Secondo l’ONG Education for Nature – Vietnam, in tutto il paese ne rimangono allo stato selvatico non più di venti. Secondo altre stime non oltre trenta, comunque pochissime.

Si tratta dell’ormai rarissima sottospecie di tigre indocinese (Panthera tigris corbetti) censita nel 2011 in pochissime centinaia di esemplari sparsi tra Laos, Myanmar (ex Birmania), Tailandia, Vietnam e Cambogia.

Un grado di protezione che si presuppone massimo ma che non ha risparmiato ben cinque tigri vietnamite trovate surgelate dai funzionari governativi. I fatti sono avvenuti nella provincia centrale di Nghe An.

Non è ancora nota l’esatta provenienza delle tigri ma l’ONG getta una luce fosca sugli allevamenti di tali animali che esisterebbero nel paese. Verosimilmente sarebbero deputati a rifornire di ossa, carne ed altre parti del corpo, la medicina tradizionale cinese. Il sospetto, però, è che tali strutture possano diventare luoghi di riciclaggio di animali in realtà prelevati in natura.

Dovrebbero prevenire, secondo una discutibile etica, il prelievo in natura ma potrebbero invece favorire l’uccisione o cattura di animali selvatici. Una critica di tal genere è stata già da tempo avanzata nei confronti di allevamenti di altri animali, quali varani e serpenti, molto richiesti dall’industria conciaria. Allevamenti esistenti sia in alcuni paesi asiatici che africani e che generano molte perplessità sulla correttezza adottata.

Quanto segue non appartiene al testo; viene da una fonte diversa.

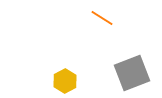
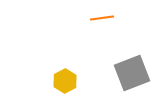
orange line: rotated 40 degrees counterclockwise
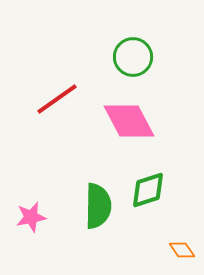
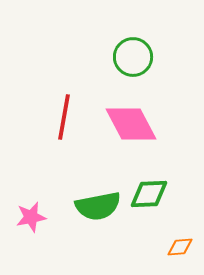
red line: moved 7 px right, 18 px down; rotated 45 degrees counterclockwise
pink diamond: moved 2 px right, 3 px down
green diamond: moved 1 px right, 4 px down; rotated 15 degrees clockwise
green semicircle: rotated 78 degrees clockwise
orange diamond: moved 2 px left, 3 px up; rotated 60 degrees counterclockwise
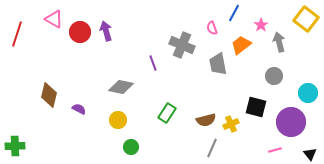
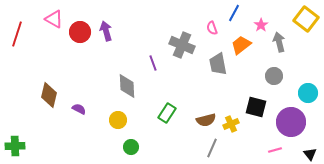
gray diamond: moved 6 px right, 1 px up; rotated 75 degrees clockwise
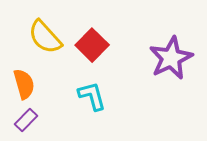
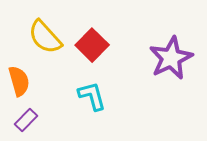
orange semicircle: moved 5 px left, 3 px up
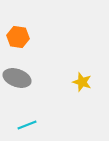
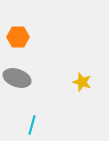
orange hexagon: rotated 10 degrees counterclockwise
cyan line: moved 5 px right; rotated 54 degrees counterclockwise
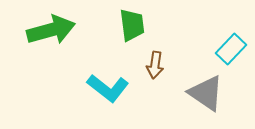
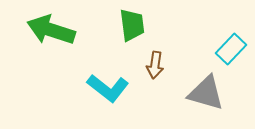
green arrow: rotated 147 degrees counterclockwise
gray triangle: rotated 18 degrees counterclockwise
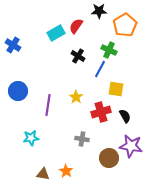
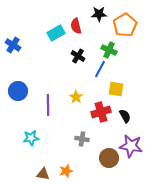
black star: moved 3 px down
red semicircle: rotated 49 degrees counterclockwise
purple line: rotated 10 degrees counterclockwise
orange star: rotated 24 degrees clockwise
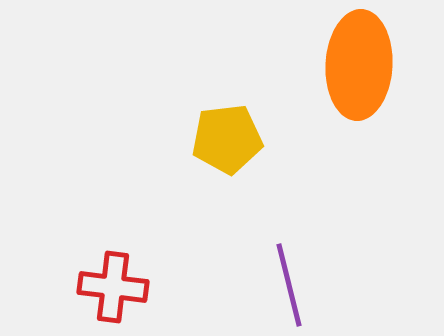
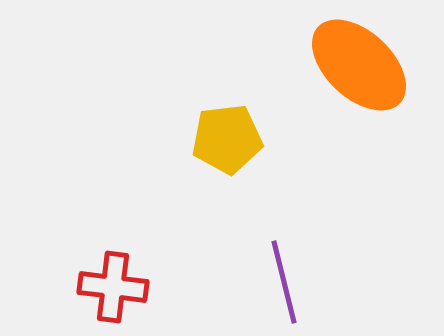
orange ellipse: rotated 50 degrees counterclockwise
purple line: moved 5 px left, 3 px up
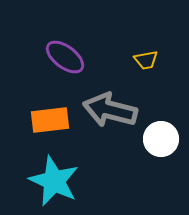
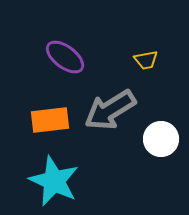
gray arrow: rotated 46 degrees counterclockwise
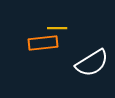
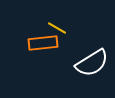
yellow line: rotated 30 degrees clockwise
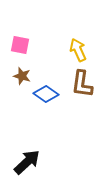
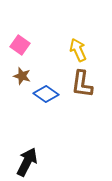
pink square: rotated 24 degrees clockwise
black arrow: rotated 20 degrees counterclockwise
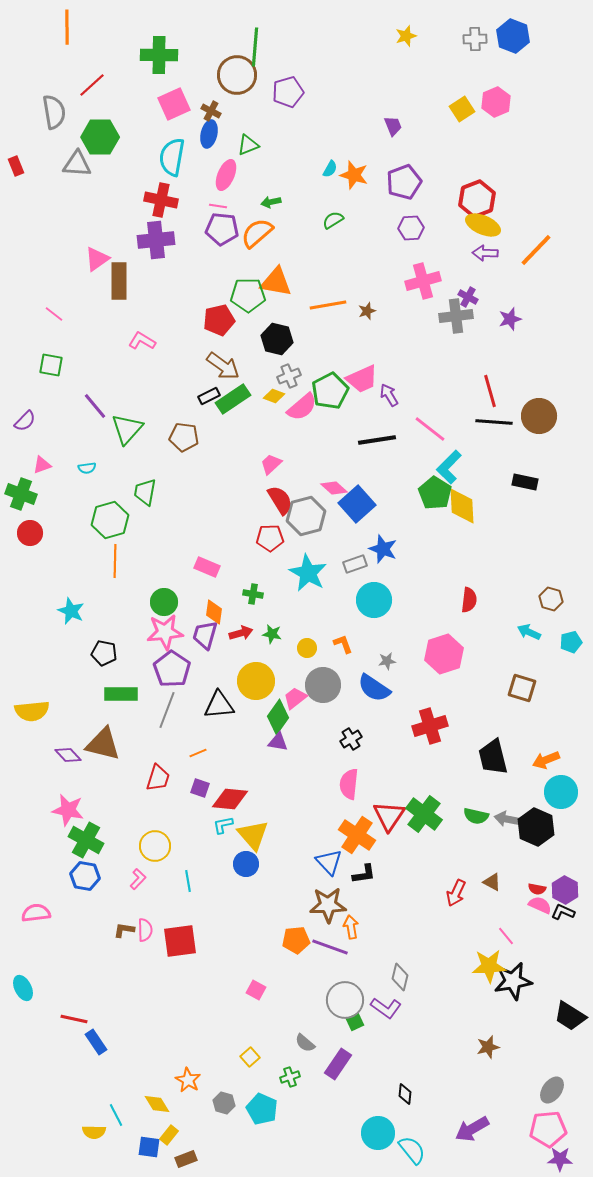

E dire che la rara sottospecie di tigre indocinese deve il suo nome a Jim Corbett, un cacciatore nato nella seconda metà dell’ottocento in India ma di orgine Britannica. Corbett, cambiata vita, si dedicò alla protezione del grande felino asiatico.

I corpi delle tigri ora sequestrate erano state private degli organi interni.